Top of Available records

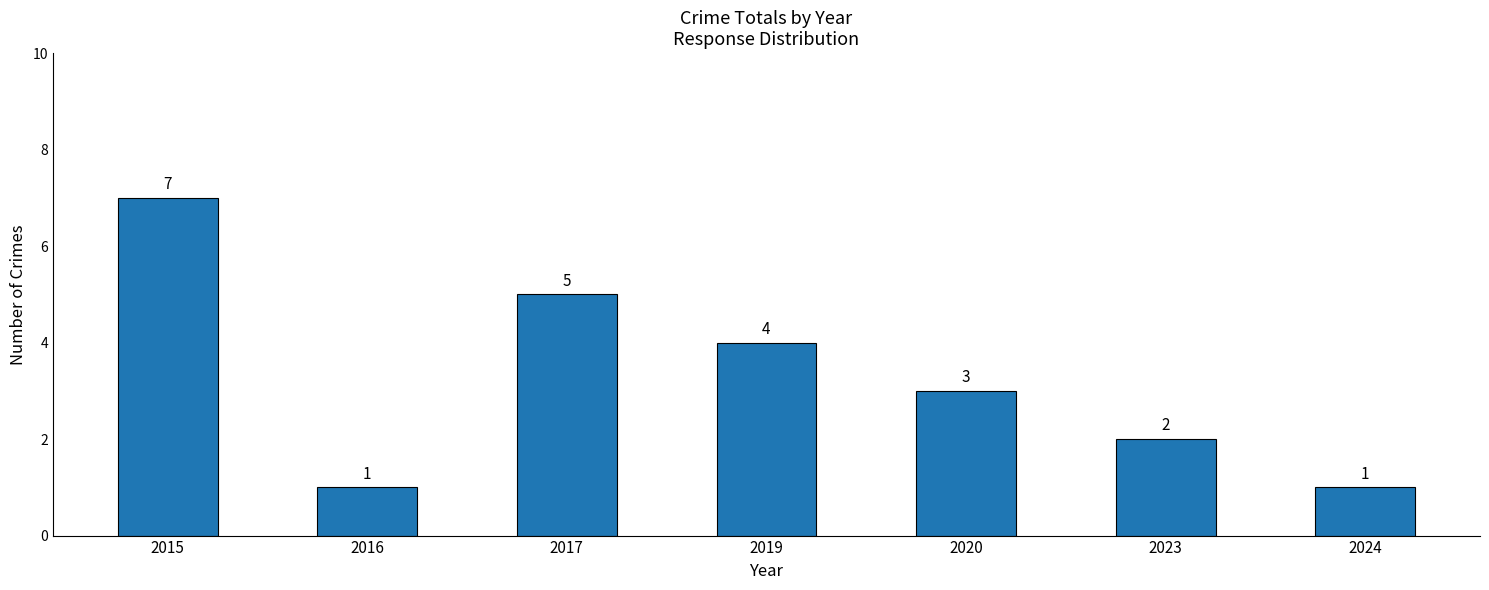

What is the greatest value displayed?

7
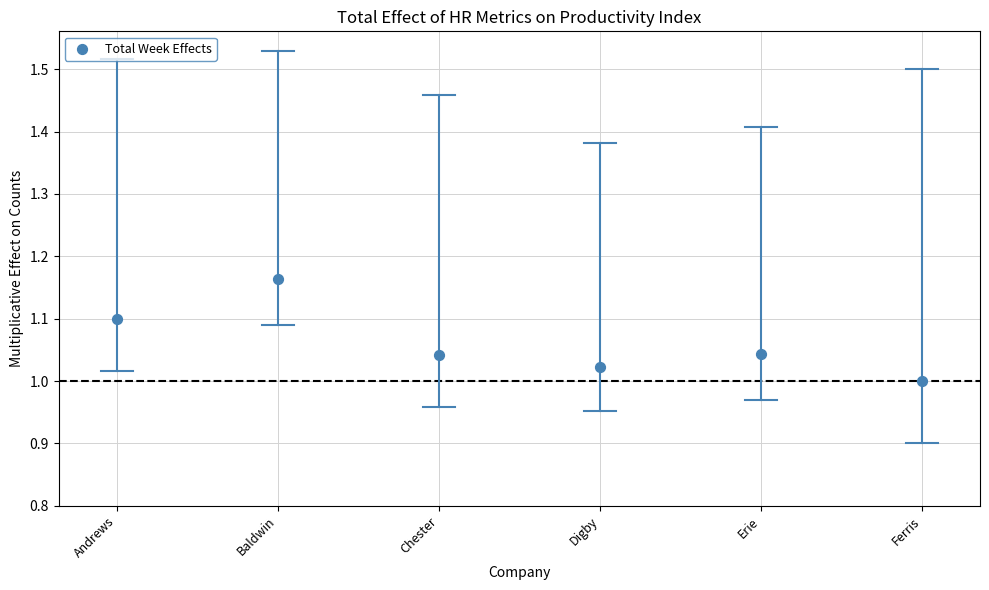

What is the average Y value?

1.1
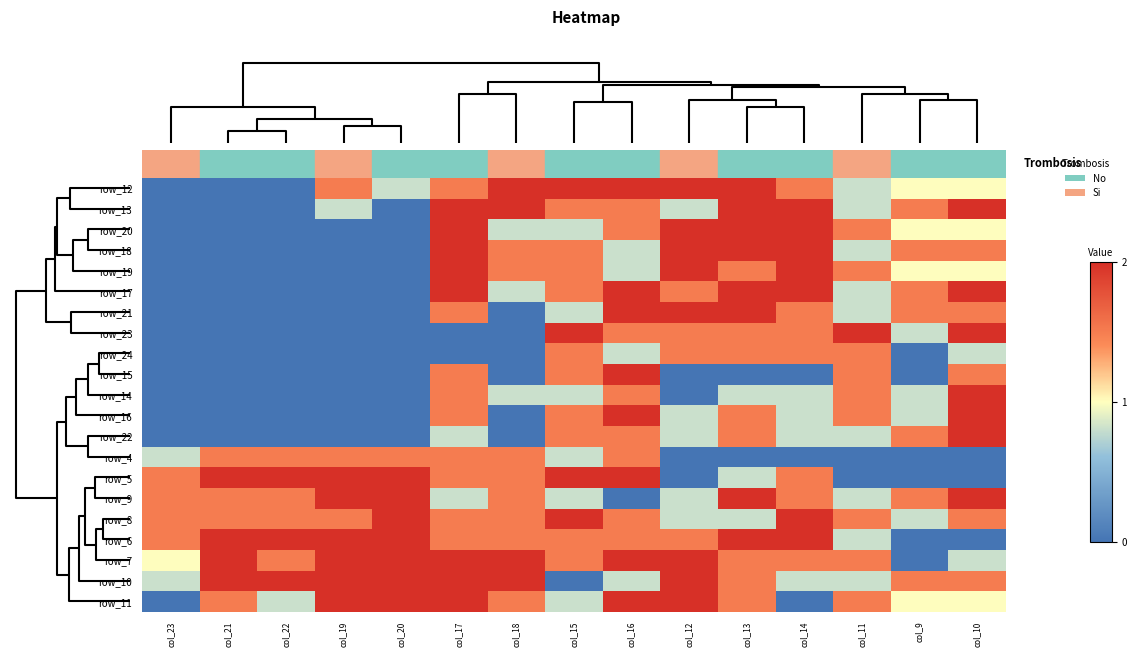

How many data points does each series have?

15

Bottom of Available records

** Job item **
Locate each line in the entries above that contains the string "What" and copy it out. Case counts.

** Problem solution **
What is the greatest value displayed?
What is the average Y value?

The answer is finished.